Did I draw the right conclusion? I’d reached the limits of my abilities, a wall of fear so to speak. True, fast currents were an enormous challenge, but what would it take to hone my skills, overcome my fear, and push through? Dunno, cause I didn’t bother to find out. It’s not that I should’ve screamed, “Never say die!”, growled at the heavens, and hunkered down at Komodo diving until I’d vanquished the demon. Admittedly, this wouldn’t have been a terrible call, but not the essential takeaway.
It was my hasty conclusion, my rash decision to cast diving aside that haunts my psyche. I chastised and excoriated myself for a “failure” that, in hindsight, was a mere obstacle, a stepping stone to a success, a mini-triumph. My self-talk was all wrong. It should’ve resembled something like this: You freaked out. You lost your shit. Tough titty said the kitty to the big brown cow. How do you really know? Lack of experience. That’s all. Do this twenty, thirty more times and see. Then decide. Maybe this isn’t for you. Maybe. But there’s only one way to know for sure. Do it. Do it over and over with a competent instructor. Just do it, ya wacky goof muffin!
Maybe my diving days were still over regardless of staunch determination. Maybe, after a time, I would’ve concluded scuba isn’t something I truly value. Doesn’t matter. What matters is the inner dialogue at the time of the adverse event. It had nothing to do with diving. It was about confronting fears and treating my inner child with the same compassion I would show others in that situation. Be kind to yourself. Give yourself room to maneuver, to make mistakes. Have the wisdom to see the difference between what really matters and what’s nothing more than caustic ego, monkey mind, and insidious self-devaluation. Easy to see. Easy to understand. Not so easy to implement…for obscure bloggers, brilliant scholars (ancient or contemporary), or even Roman emperors.
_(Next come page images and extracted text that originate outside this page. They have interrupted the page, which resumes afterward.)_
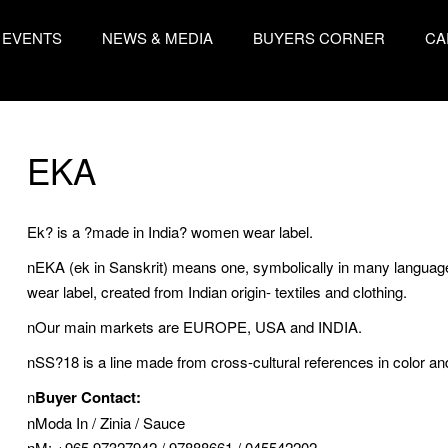
EVENTS
NEWS & MEDIA
BUYERS CORNER
CA
EKA
Ek? is a ?made in India? women wear label.
nEKA (ek in Sanskrit) means one, symbolically in many language
wear label, created from Indian origin- textiles and clothing.
nOur main markets are EUROPE, USA and INDIA.
nSS?18 is a line made from cross-cultural references in color and
n
Buyer Contact:
nModa In / Zinia / Sauce
nM: +965 97327942 / 97888661 / 045542202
I was grateful for my companions—a French telecom worker living in Korea and an American who’s occupation has slipped from memory. My scuba comrades were kind, down to earth, and interesting. They refused to reinforce my negative emotions. The American shared a story about a diver he met who told him he had a complete freak out/ripshit episode underwater after about fifty or sixty dives. No discernible origin or provocation. This intrigued me, and I certainly appreciated this man’s thoughtful attempt to take the sting out of my own perceived shortcomings. Should’ve taken it more to heart, but I was still reeling. If I could confront my former self, I’d tell me to get a fucking grip.
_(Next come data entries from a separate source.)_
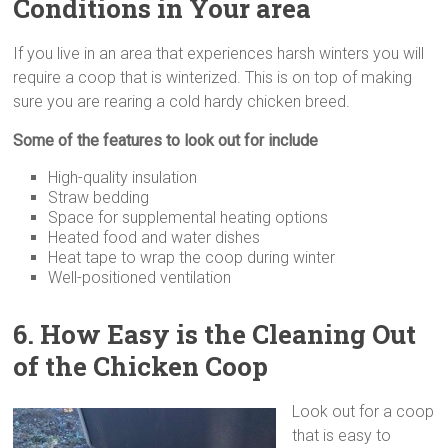
Conditions in Your area
If you live in an area that experiences harsh winters you will
require a coop that is winterized. This is on top of making
sure you are rearing a cold hardy chicken breed.
Some of the features to look out for include
High-quality insulation
Straw bedding
Space for supplemental heating options
Heated food and water dishes
Heat tape to wrap the coop during winter
Well-positioned ventilation
6. How Easy is the Cleaning
Out
of the Chicken Coop
Look out for a coop
that is easy to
“So, on your open-ended world tour you discovered you’re not Johnny Superscuba? Well, there’s true adversity if I ever saw it. Talk about your first-world problems. Take those tiny violins playing in your head and stuff ‘em in you colon. Rotate twice. Rinse. Repeat. Now, go fuck yourself…with compassion and child-like wonder, naturally.”
Nothing like a post freak-out feast to calm your nerves. Doesn’t get any fresher.